Dalam bukunya, Sistem Politik Tradisional di Irian Jaya terbitan LIPI tahun 1995, antropolog Universitas Cenderawasih Jozhua Mansoben mencatat, keberadaan Big Man adalah bagian penting dari masyarakat adat di Pasifik Selatan terutama di Papua, Papua Nugini, dan Solomon. Mereka memimpin, mempunyai kekuatan ekonomi, serta berperang.
Di wilayah Pasifik yang menjadi kekuasaan Perancis pun, fenomena hubungan masyarakat asli dengan pemerintah pusat dalam dinamika politik yang tinggi juga terjadi. Semisal di Kaledonia Baru yang terletak di sebelah timur benua Australia atau sebelah barat daya Papua Nugini dan masih bertetangga dengan Provinsi Papua.
Penulis sejarah Indonesia-Perancis Kolonel (Purn) Jean Rocher yang juga mantan Atase Pertahanan Perancis untuk Indonesia ini menceritakan, di wilayah Kaledonia Perancis pun, hak-hak persamaan bagi warga asli Kanak diberikan, sama seperti warga Metropolitan Perancis di Eropa, yakni wilayah Perancis Daratan dan Pulau Korsika.
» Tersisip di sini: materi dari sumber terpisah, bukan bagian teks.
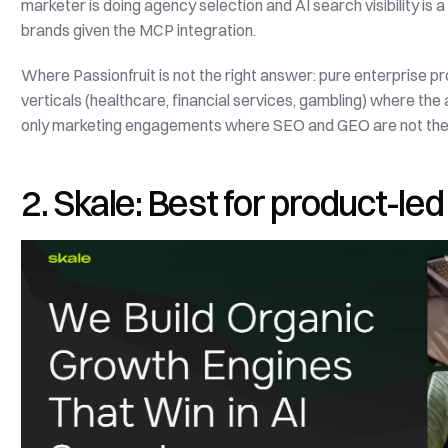
marketer is doing agency selection and AI search visibility is a 
brands given the MCP integration.
Where Passionfruit is not the right answer: pure enterprise p
verticals (healthcare, financial services, gambling) where th
only marketing engagements where SEO and GEO are not the 
2. Skale: Best for product-l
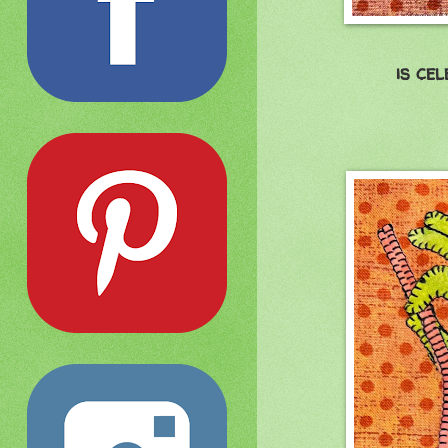
is ce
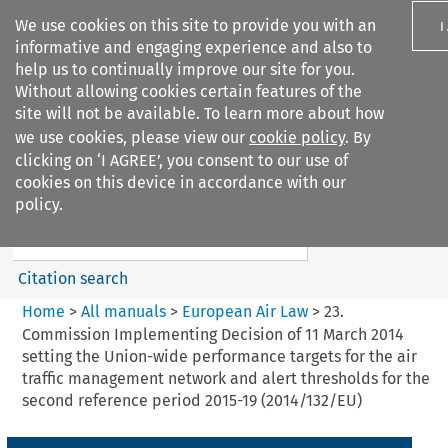
We use cookies on this site to provide you with an
I
informative and engaging experience and also to
help us to continually improve our site for you.
Without allowing cookies certain features of the
site will not be available. To learn more about how
we use cookies, please view our
cookie policy
. By
Search filters
clicking on ‘I AGREE’, you consent to our use of
Search content but
cookies on this device in accordance with our
European Air Law
policy.
Citation search
Home
>
All manuals
>
European Air Law
>
23.
Commission Implementing Decision of 11 March 2014
setting the Union-wide performance targets for the air
traffic management network and alert thresholds for the
second reference period 2015-19 (2014/132/EU)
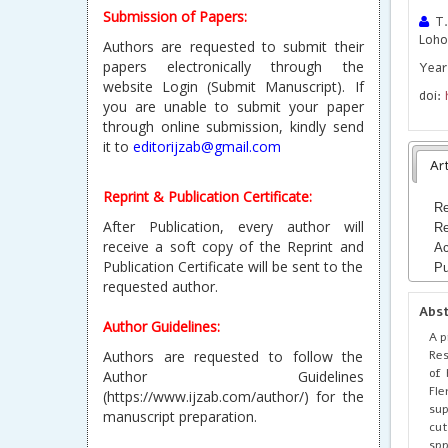
Submission of Papers:
T.
Loho
Authors are requested to submit their
papers electronically through the
Year
website Login (Submit Manuscript). If
doi:
you are unable to submit your paper
through online submission, kindly send
it to
editorijzab@gmail.com
Art
Reprint & Publication Certificate:
Re
After Publication, every author will
Re
receive a soft copy of the Reprint and
Ac
Publication Certificate will be sent to the
Pu
requested author.
Abs
Author Guidelines:
A p
Res
Authors are requested to follow the
of 
Author Guidelines
Fle
(https://www.ijzab.com/author/) for the
sup
manuscript preparation.
cut
spp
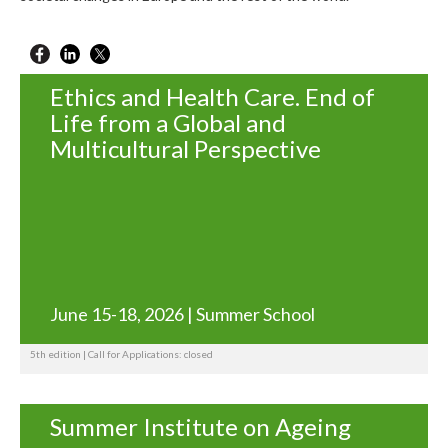
Ethics and Health Care. End of
Life from a Global and
Multicultural Perspective
June 15-18, 2026 | Summer School
5th edition | Call for Applications: closed
Summer Institute on Ageing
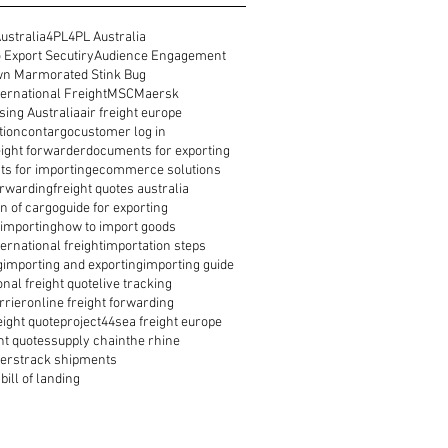
ustralia
4PL
4PL Australia
 Export Secutiry
Audience Engagement
n Marmorated Stink Bug
ernational Freight
MSC
Maersk
ing Australia
air freight europe
tion
contargo
customer log in
reight forwarder
documents for exporting
s for importing
ecommerce solutions
orwarding
freight quotes australia
n of cargo
guide for exporting
 importing
how to import goods
ernational freight
importation steps
g
importing and exporting
importing guide
onal freight quote
live tracking
rrier
online freight forwarding
eight quote
project44
sea freight europe
ht quotes
supply chain
the rhine
ders
track shipments
bill of landing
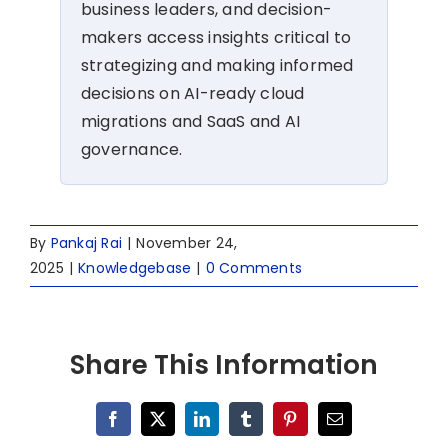
business leaders, and decision-
makers access insights critical to
strategizing and making informed
decisions on AI-ready cloud
migrations and SaaS and AI
governance.
By
Pankaj Rai
|
November 24,
2025
|
Knowledgebase
|
0 Comments
Share This Information
Facebook
X
LinkedIn
Tumblr
Pinterest
Email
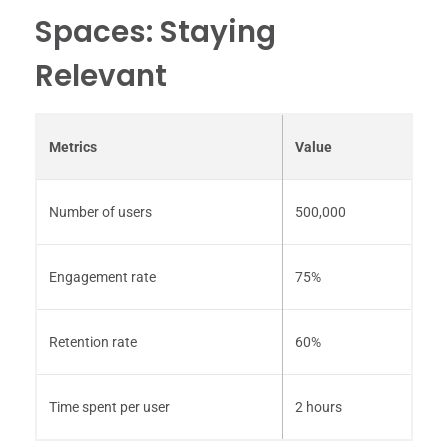
Spaces: Staying
Relevant
Metrics
Value
Number of users
500,000
Engagement rate
75%
Retention rate
60%
Time spent per user
2 hours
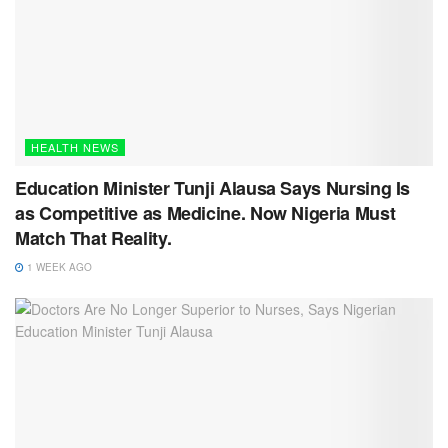
HEALTH NEWS
Education Minister Tunji Alausa Says Nursing Is
as Competitive as Medicine. Now Nigeria Must
Match That Reality.
1 WEEK AGO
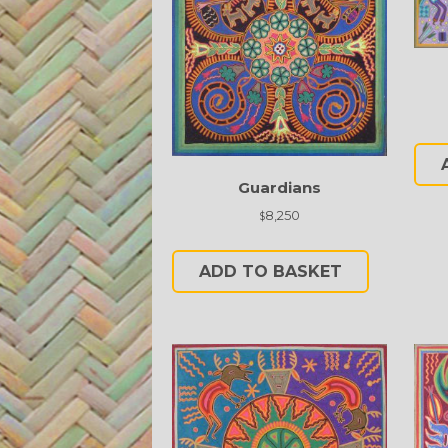
Guardians
8,250
$
ADD TO BASKET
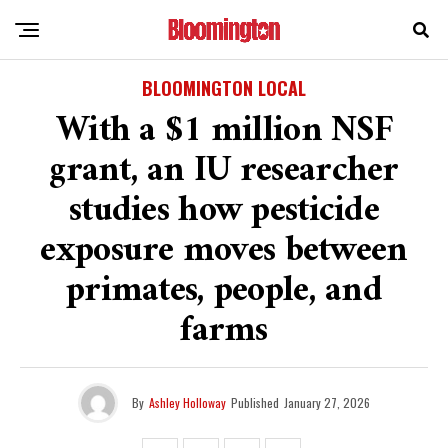
BLOOMINGTON LOCAL
With a $1 million NSF
grant, an IU researcher
studies how pesticide
exposure moves between
primates, people, and
farms
By
Ashley Holloway
Published
January 27, 2026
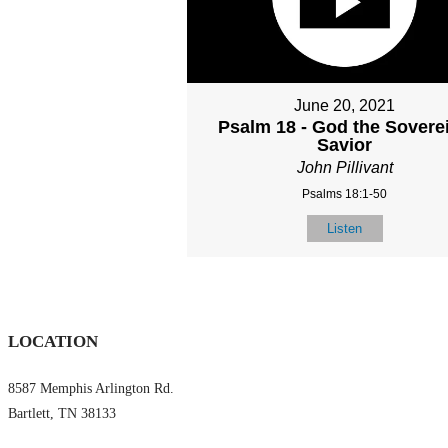
June 20, 2021
Psalm 18 - God the Sovere
Savior
John Pillivant
Psalms 18:1-50
Listen
LOCATION
8587 Memphis Arlington Rd.
Bartlett, TN 38133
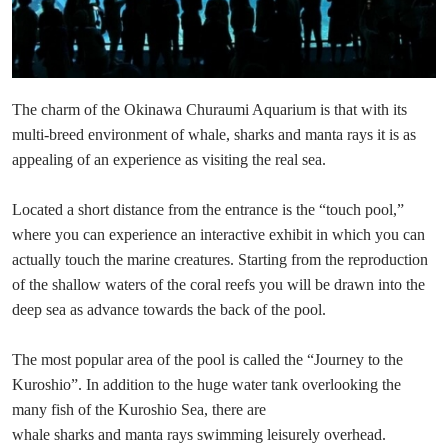
The charm of the Okinawa Churaumi Aquarium is that with its
multi-breed environment of whale, sharks and manta rays it is as
appealing of an experience as visiting the real sea.
Located a short distance from the entrance is the “touch pool,”
where you can experience an interactive exhibit in which you can
actually touch the marine creatures. Starting from the reproduction
of the shallow waters of the coral reefs you will be drawn into the
deep sea as advance towards the back of the pool.
The most popular area of the pool is called the “Journey to the
Kuroshio”. In addition to the huge water tank overlooking the
many fish of the Kuroshio Sea, there are
whale sharks and manta rays swimming leisurely overhead.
Tidak sedikit warga asli Kanak, walau sempat beberapa kali mengajukan referendum, tetap menikmati kemajuan dan kesejahteraan, seperti bersekolah dan menggunakan berbagai fasilitas kesejahteraan sama dengan warga Perancis lainnya. Kondisi ini juga dirasakan warga wilayah seberang lautan Perancis, seperti Polynesia Perancis, Guyana Perancis, Pulau Mayotte dekat Madagaskar, dan lain-lainnya.
Hingga kini, mayoritas penduduk Kaledonia Baru mayoritas memilih bergabung bersama Republik Perancis dan menikmati hak yang sama sebagai pemegang Paspor Perancis, yang memudahkan mereka bepergian keliling dunia dan bekerja di Eropa.
“Perancis menganut azas persamaan bagi seluruh warga negara tanpa kecuali. Itu sebabnya, di Pulau Mayotte dekat Madagaskar, banyak migran datang untuk mendapatkan fasilitas kesejahteraan seperti yang disediakan Pemerintah Perancis di Eropa. Hal sama berlaku di Kaledonia Baru,” kata Jean Rocher.
Soal hak orang asli ini juga diterapkan Malaysia. Politisi asal Sabah, Malaysia Timur, Maximus Ongkili yang pernah menjadi menteri dalam pemerintahan PM Abdullah Badawi, menceritakan adanya hak-hak khusus bagi orang asli di Sabah dan Sarawak dalam sistem tata negara Malaysia.
Salah satunya adalah kewajiban bagi warga Semenanjung Malaya yang bepergian ke Sabah dan Sarawak untuk menggunakan paspor Malaysia. Ada perlindungan pada berbagai sektor bagi warga asli Sabah dan Sarawak.
Mantan Duta Besar Indonesia untuk Italia, Laksamana Muda (Purn) Freddy Numberi secara tegas berharap, pendekatan terhadap Papua haruslah dengan menggunakan pendekatan adat dan sudut pandang Papua dalam posisi setara.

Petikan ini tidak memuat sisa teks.